“And have you succeeded,” said Henry, “in your object now?”
“No; the treasure has yet to be found. Mortimore, the hangman, followed me into the house, guessing my intention, and indulging a hope that he would succeed in sharing with me its proceeds. But he, as well as myself, was foiled, and nothing came of the toilsome and anxious search but disappointment and bitterness.”
“Then it is supposed that the money is still concealed?”
“I hope so; I hope, as well, that it will be discovered by you and yours; for surely none can have a better right to it than you, who have suffered so much on its account.”
“And yet,” remarked Henry, “I cannot help thinking it is too securely hidden from us. The picture has been repeatedly removed from its place, and produced no results; so that I fear we have little to expect from any further or more protracted research.”

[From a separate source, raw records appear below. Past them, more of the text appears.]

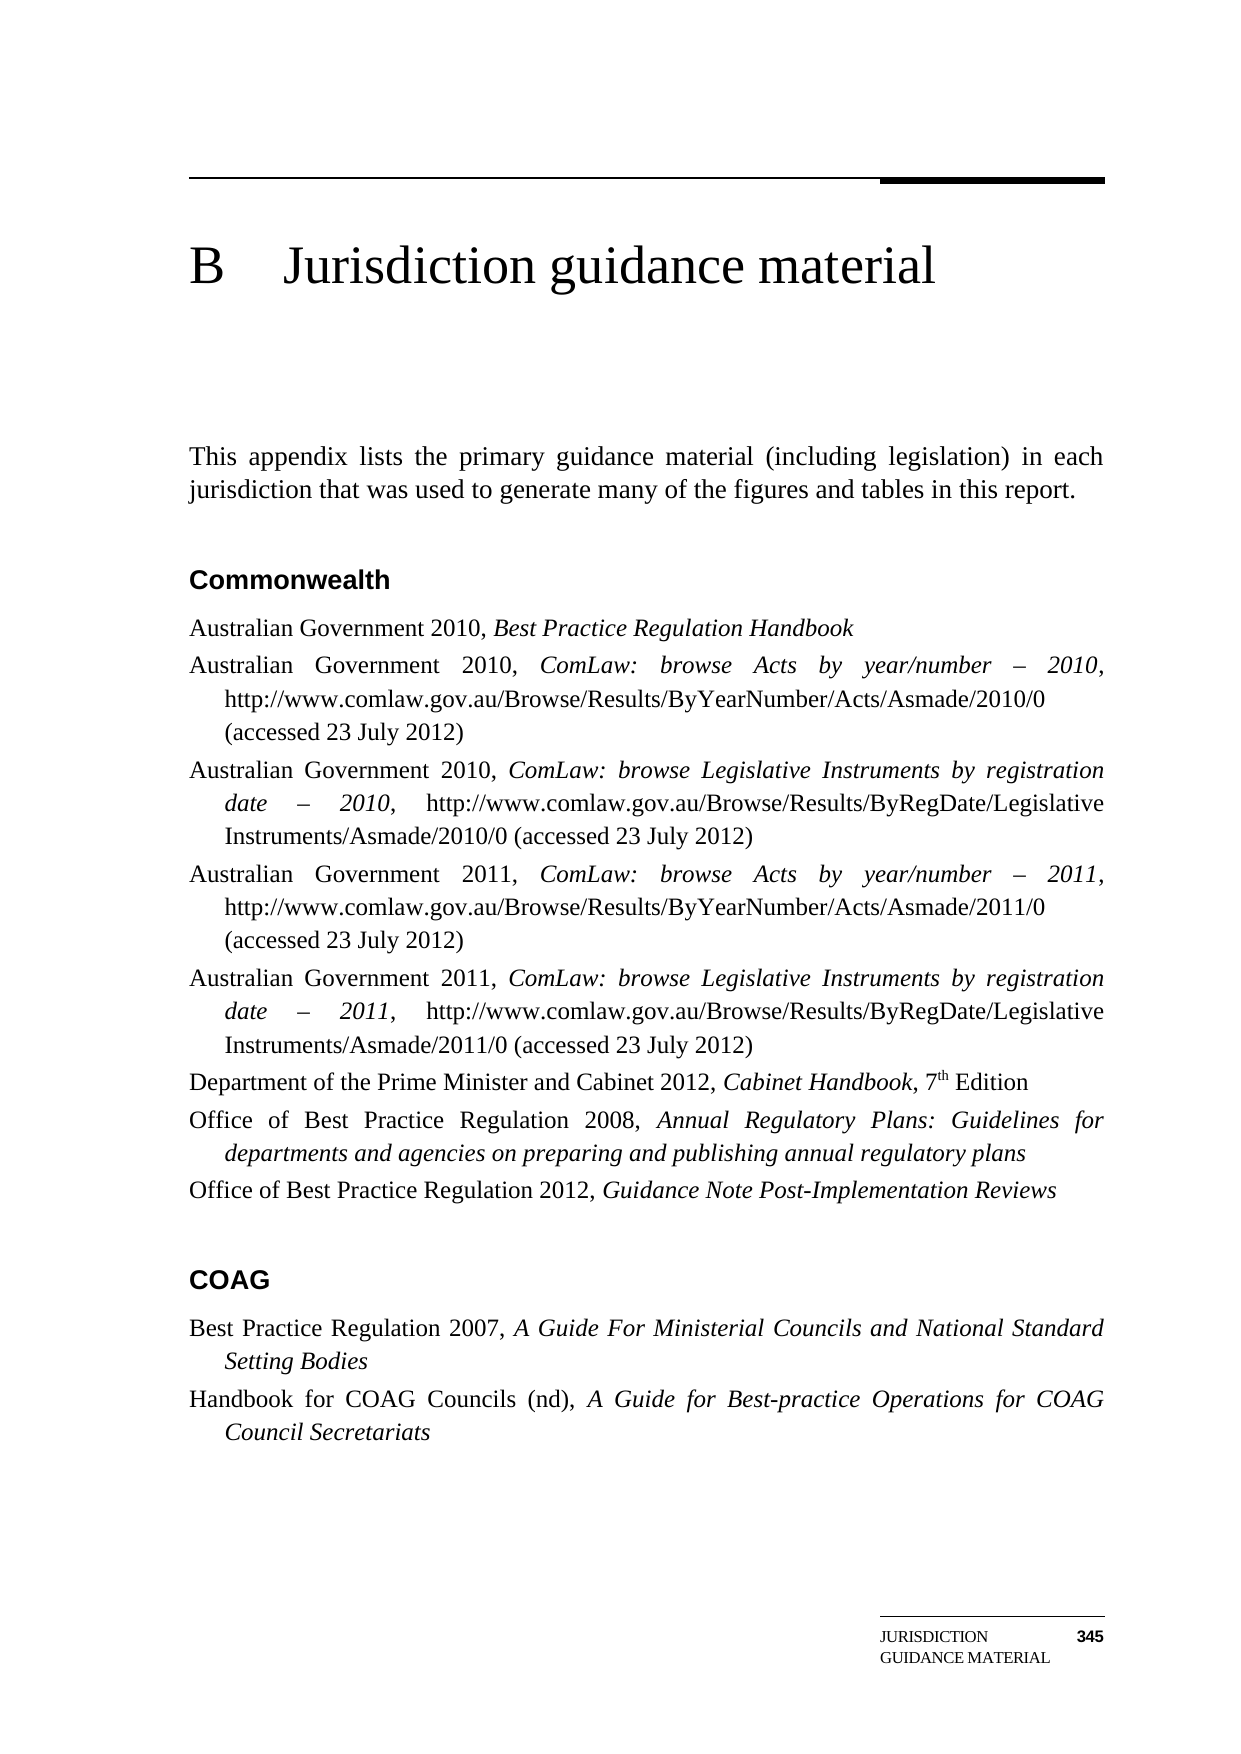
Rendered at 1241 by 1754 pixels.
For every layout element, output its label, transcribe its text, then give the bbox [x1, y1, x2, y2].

text Australian Government 2011, ComLaw: browse Legislative Instruments by registration date – 2011, http://www.comlaw.gov.au/Browse/Results/ByRegDate/Legislative Instruments/Asmade/2011/0 (accessed 23 July 2012) [189, 958, 1104, 1058]
text Handbook for COAG Councils (nd), A Guide for Best-practice Operations for COAG Council Secretariats [189, 1379, 1104, 1446]
text Australian Government 2010, ComLaw: browse Acts by year/number – 2010, http://www.comlaw.gov.au/Browse/Results/ByYearNumber/Acts/Asmade/2010/0 (accessed 23 July 2012) [189, 646, 1104, 746]
text This appendix lists the primary guidance material (including legislation) in each jurisdiction that was used to generate many of the figures and tables in this report. [189, 438, 1104, 504]
text Office of Best Practice Regulation 2008, Annual Regulatory Plans: Guidelines for departments and agencies on preparing and publishing annual regulatory plans [189, 1100, 1104, 1167]
text Office of Best Practice Regulation 2012, Guidance Note Post-Implementation Reviews [189, 1171, 1104, 1204]
subtitle COAG [189, 1263, 1104, 1296]
text Australian Government 2011, ComLaw: browse Acts by year/number – 2011, http://www.comlaw.gov.au/Browse/Results/ByYearNumber/Acts/Asmade/2011/0 (accessed 23 July 2012) [189, 854, 1104, 954]
text Department of the Prime Minister and Cabinet 2012, Cabinet Handbook, 7th Edition [189, 1063, 1104, 1096]
subtitle Commonwealth [189, 563, 1104, 596]
text Australian Government 2010, Best Practice Regulation Handbook [189, 608, 1104, 642]
text Australian Government 2010, ComLaw: browse Legislative Instruments by registration date – 2010, http://www.comlaw.gov.au/Browse/Results/ByRegDate/Legislative Instruments/Asmade/2010/0 (accessed 23 July 2012) [189, 750, 1104, 850]
text Best Practice Regulation 2007, A Guide For Ministerial Councils and National Standard Setting Bodies [189, 1308, 1104, 1375]
text B Jurisdiction guidance material [189, 233, 1104, 296]
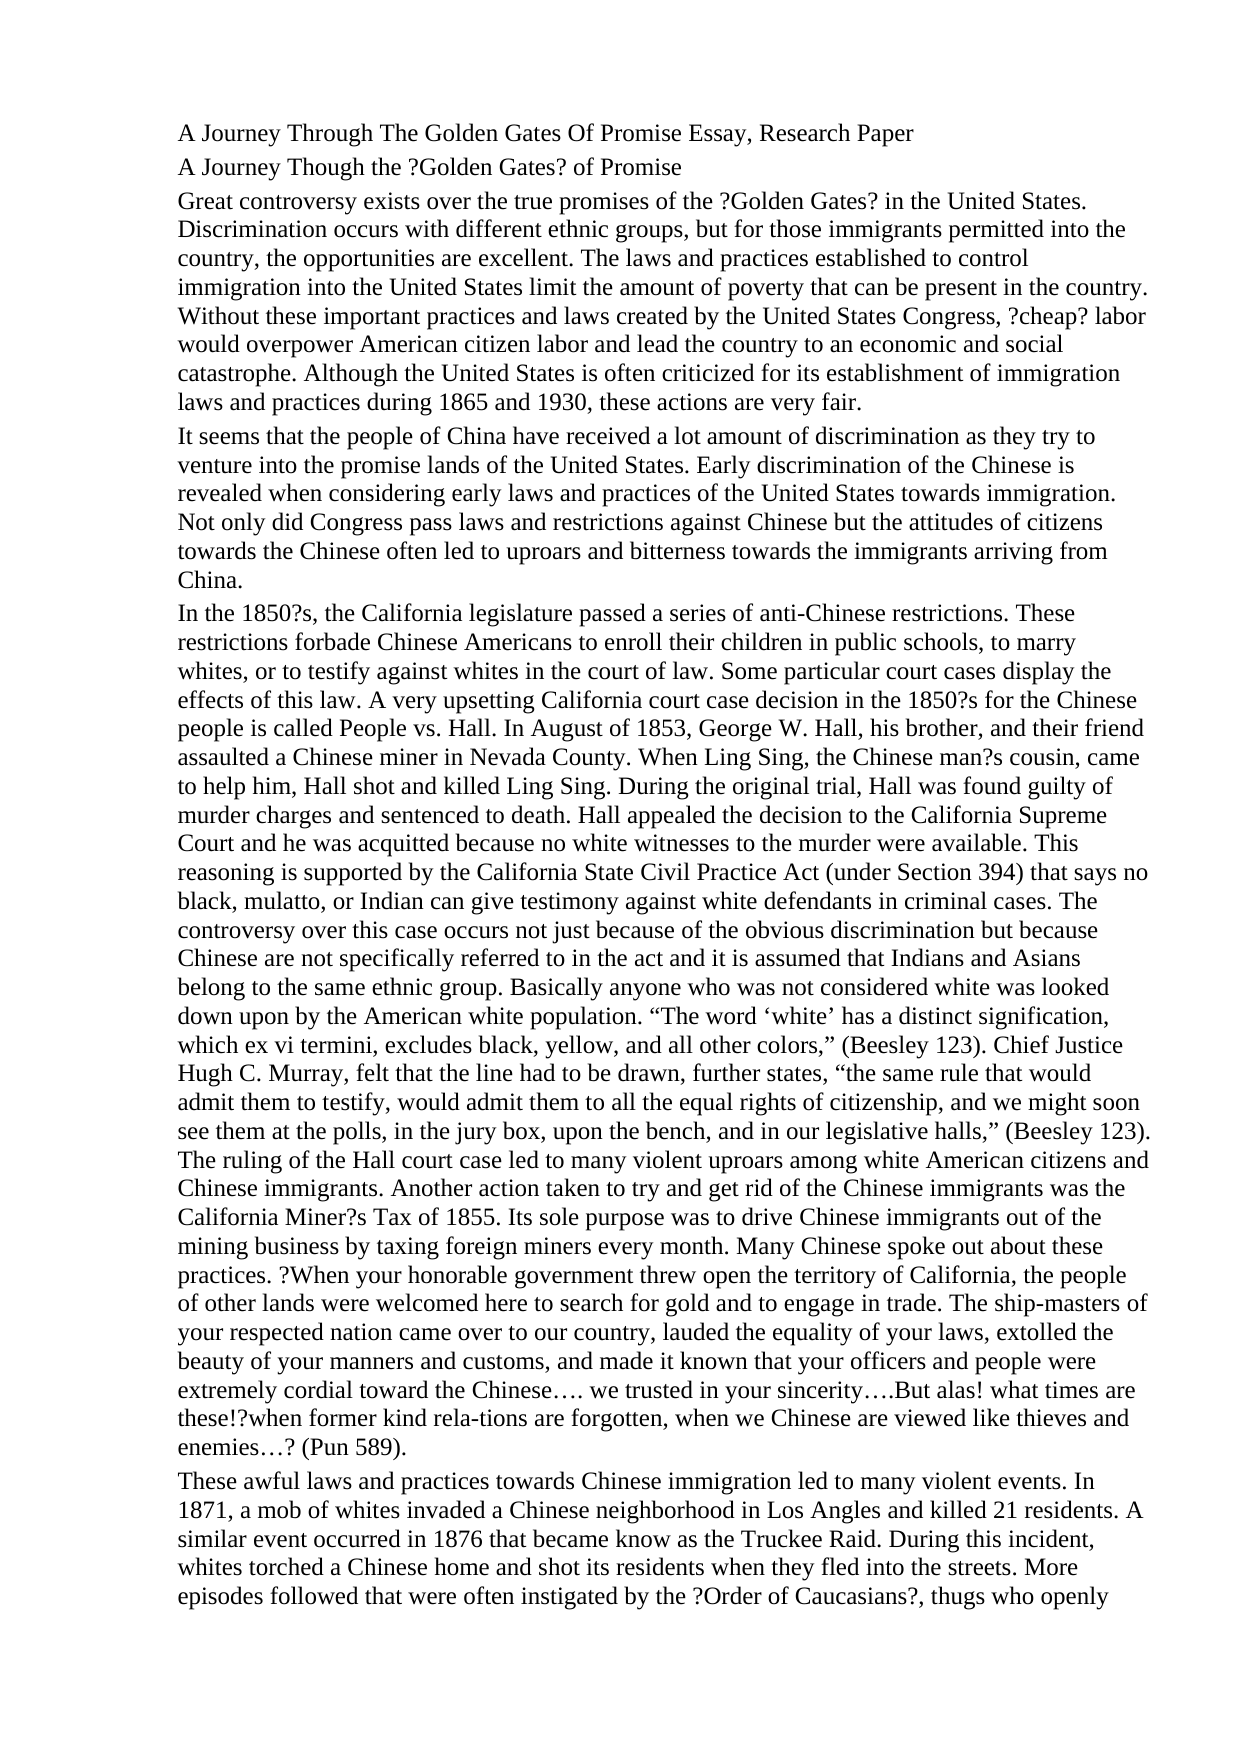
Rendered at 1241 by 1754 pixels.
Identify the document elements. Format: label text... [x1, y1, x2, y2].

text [177, 1466, 1152, 1610]
text It seems that the people of China have received a lot amount of discrimination as they try to venture into the promise lands of the United States. Early discrimination of the Chinese is revealed when considering early laws and practices of the United States towards immigration. Not only did Congress pass laws and restrictions against Chinese but the attitudes of citizens towards the Chinese often led to uproars and bitterness towards the immigrants arriving from China. [177, 421, 1152, 593]
text In the 1850?s, the California legislature passed a series of anti-Chinese restrictions. These restrictions forbade Chinese Americans to enroll their children in public schools, to marry whites, or to testify against whites in the court of law. Some particular court cases display the effects of this law. A very upsetting California court case decision in the 1850?s for the Chinese people is called People vs. Hall. In August of 1853, George W. Hall, his brother, and their friend assaulted a Chinese miner in Nevada County. When Ling Sing, the Chinese man?s cousin, came to help him, Hall shot and killed Ling Sing. During the original trial, Hall was found guilty of murder charges and sentenced to death. Hall appealed the decision to the California Supreme Court and he was acquitted because no white witnesses to the murder were available. This reasoning is supported by the California State Civil Practice Act (under Section 394) that says no black, mulatto, or Indian can give testimony against white defendants in criminal cases. The controversy over this case occurs not just because of the obvious discrimination but because Chinese are not specifically referred to in the act and it is assumed that Indians and Asians belong to the same ethnic group. Basically anyone who was not considered white was looked down upon by the American white population. “The word ‘white’ has a distinct signification, which ex vi termini, excludes black, yellow, and all other colors,” (Beesley 123). Chief Justice Hugh C. Murray, felt that the line had to be drawn, further states, “the same rule that would admit them to testify, would admit them to all the equal rights of citizenship, and we might soon see them at the polls, in the jury box, upon the bench, and in our legislative halls,” (Beesley 123). The ruling of the Hall court case led to many violent uproars among white American citizens and Chinese immigrants. Another action taken to try and get rid of the Chinese immigrants was the California Miner?s Tax of 1855. Its sole purpose was to drive Chinese immigrants out of the mining business by taxing foreign miners every month. Many Chinese spoke out about these practices. ?When your honorable government threw open the territory of California, the people of other lands were welcomed here to search for gold and to engage in trade. The ship-masters of your respected nation came over to our country, lauded the equality of your laws, extolled the beauty of your manners and customs, and made it known that your officers and people were extremely cordial toward the Chinese…. we trusted in your sincerity….But alas! what times are these!?when former kind rela-tions are forgotten, when we Chinese are viewed like thieves and enemies…? (Pun 589). [177, 598, 1152, 1461]
text Great controversy exists over the true promises of the ?Golden Gates? in the United States. Discrimination occurs with different ethnic groups, but for those immigrants permitted into the country, the opportunities are excellent. The laws and practices established to control immigration into the United States limit the amount of poverty that can be present in the country. Without these important practices and laws created by the United States Congress, ?cheap? labor would overpower American citizen labor and lead the country to an economic and social catastrophe. Although the United States is often criticized for its establishment of immigration laws and practices during 1865 and 1930, these actions are very fair. [177, 186, 1152, 416]
text A Journey Through The Golden Gates Of Promise Essay, Research Paper [177, 118, 1152, 147]
text A Journey Though the ?Golden Gates? of Promise [177, 152, 1152, 181]
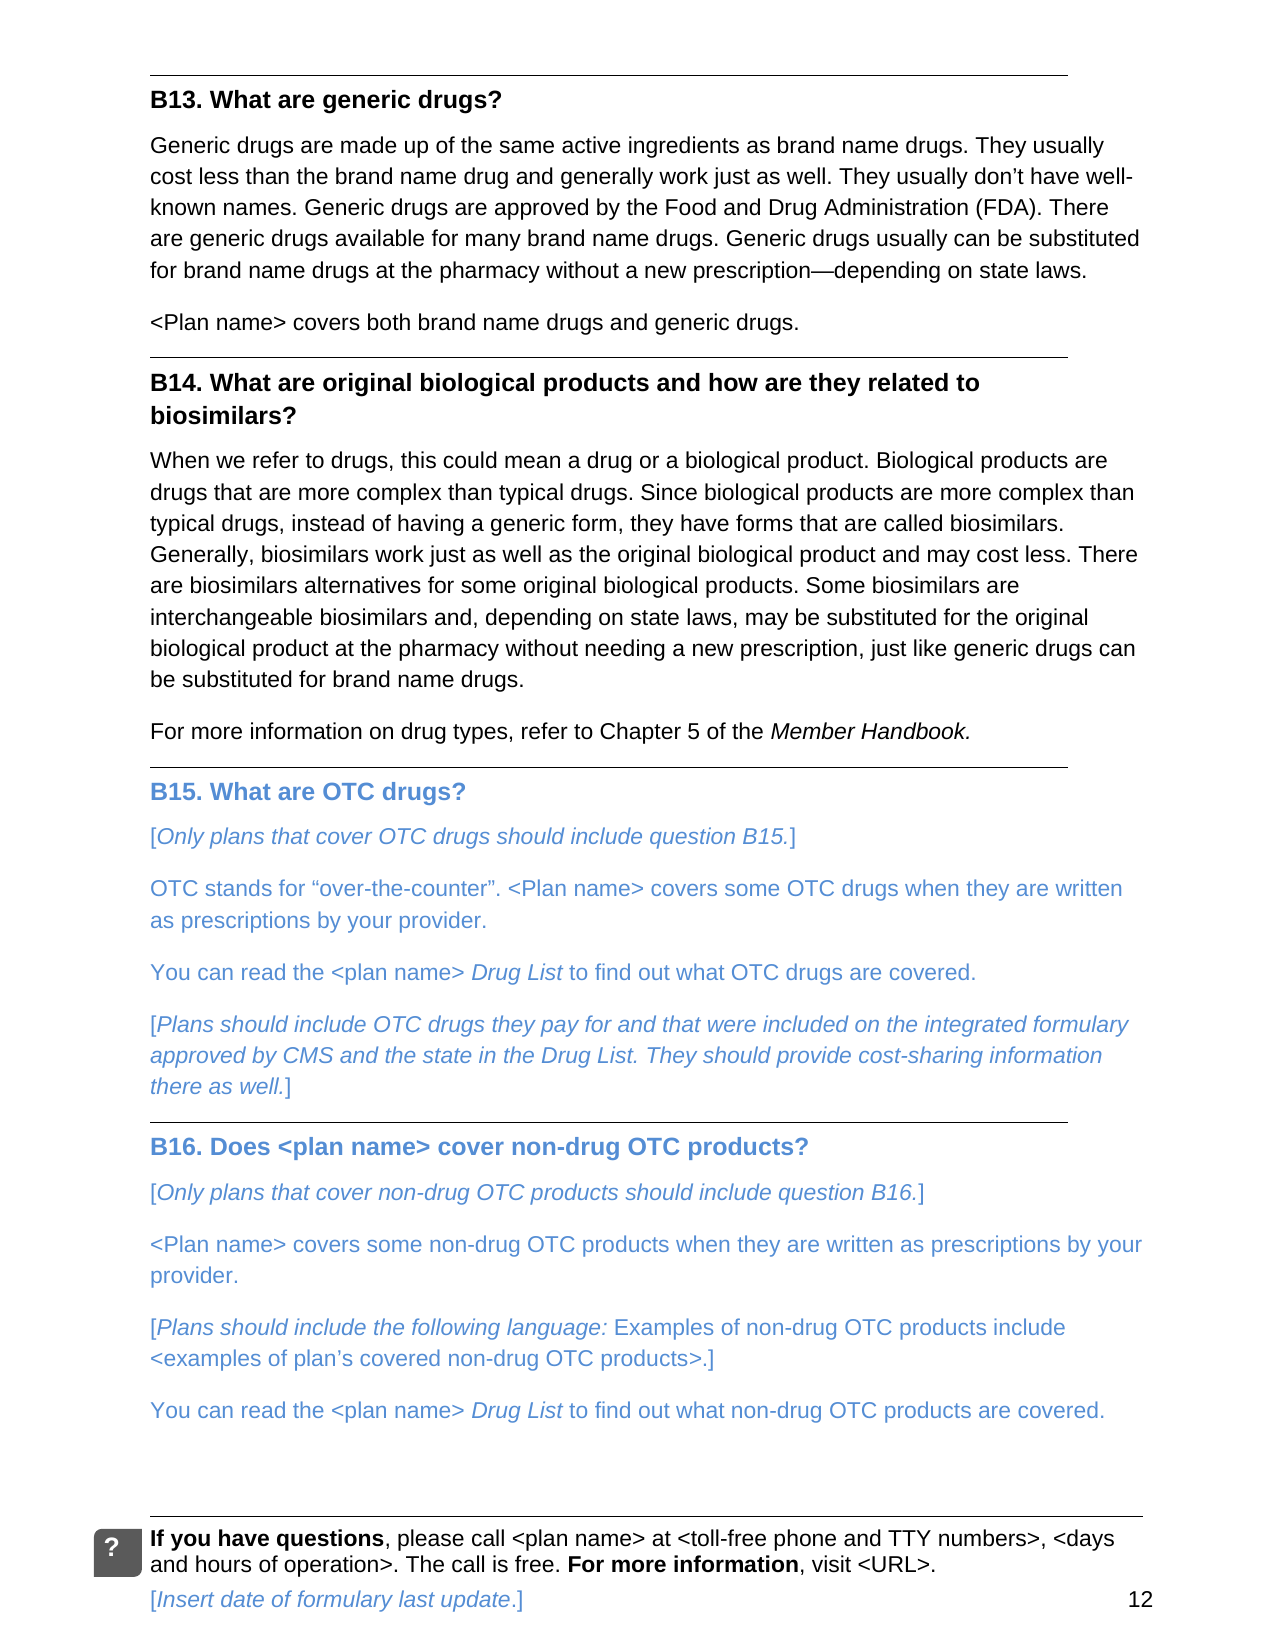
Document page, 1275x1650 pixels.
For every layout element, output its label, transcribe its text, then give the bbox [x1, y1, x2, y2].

subtitle B14. What are original biological products and how are they related to biosimilars? [150, 358, 1068, 431]
text <Plan name> covers some non-drug OTC products when they are written as prescriptions by your provider. [150, 1227, 1143, 1289]
text [Only plans that cover non-drug OTC products should include question B16.] [150, 1175, 1143, 1206]
text For more information on drug types, refer to Chapter 5 of the Member Handbook. [150, 714, 1143, 746]
subtitle B13. What are generic drugs? [150, 76, 1068, 116]
subtitle B16. Does <plan name> cover non-drug OTC products? [150, 1123, 1068, 1162]
text You can read the <plan name> Drug List to find out what OTC drugs are covered. [150, 955, 1143, 986]
text [Plans should include the following language: Examples of non-drug OTC products include <examples of plan’s covered non-drug OTC products>.] [150, 1310, 1143, 1373]
text <Plan name> covers both brand name drugs and generic drugs. [150, 305, 1143, 336]
text [Only plans that cover OTC drugs should include question B15.] [150, 820, 1143, 851]
text You can read the <plan name> Drug List to find out what non-drug OTC products are covered. [150, 1394, 1143, 1425]
text [Plans should include OTC drugs they pay for and that were included on the integrated formulary approved by CMS and the state in the Drug List. They should provide cost-sharing information there as well.] [150, 1007, 1143, 1101]
text OTC stands for “over-the-counter”. <Plan name> covers some OTC drugs when they are written as prescriptions by your provider. [150, 872, 1143, 934]
text Generic drugs are made up of the same active ingredients as brand name drugs. They usually cost less than the brand name drug and generally work just as well. They usually don’t have well-known names. Generic drugs are approved by the Food and Drug Administration (FDA). There are generic drugs available for many brand name drugs. Generic drugs usually can be substituted for brand name drugs at the pharmacy without a new prescription—depending on state laws. [150, 128, 1143, 284]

“I think,” said Varney, “that you have everything to expect. The words of the dying Marmaduke Bannerworth, you may depend, were not spoken in vain; and I have every reason to believe that, sooner or later, you must, without question, become the possessors of that sum.”
“But ought we rightly to hold it?”
“Who ought more rightly to hold it?” said Varney; “answer me that.”
“That’s a sensible enough idea of your’s,” said the admiral; “and if you were twice over a vampyre, I would tell you so. It’s a very sensible idea; I should like to know who has more right to it than those who have had such a world of trouble about it.”
“Well, well,” said Henry, “we must not dispute, as yet, about a sum of money that may really never come to hand. For my own part, I have little to hope for in the matter; but, certainly, nothing shall be spared, on my part, to effect such a thorough search of the Hall as shall certainly bring it to light, if it be in existence.”
“I presume, Sir Francis Varney,” said Charles Holland, “that you have now completed your narrative?”
“I have. After events are well known to you. And, now, I have but to lie down and die, with the hope of finding that rest and consolation in the tomb which has been denied me hitherto in this world. My life has been a stormy one, and full of the results of angry passions. I do hope now, that, for the short time I have to live, I shall know something like serenity, and die in peace.”
“You may depend, Varney, that, as long as you have an asylum with us,” said the admiral—“and that you may have as long as you like,—you may be at peace. I consider that you have surrendered at discretion, and, under such circumstances, an enemy always deserves honourable treatment, and always gets it on board such a ship as this.”
“There you go again,” said Jack, “calling the house a ship.”
“What’s that to you, if I were to call it a bowsprit? Ain’t I your captain, you lubber, and so, sure to be right, while you are wrong, in the natural order of things? But you go and lay down, Master Varney, and rest yourself, for you seem completely done up.”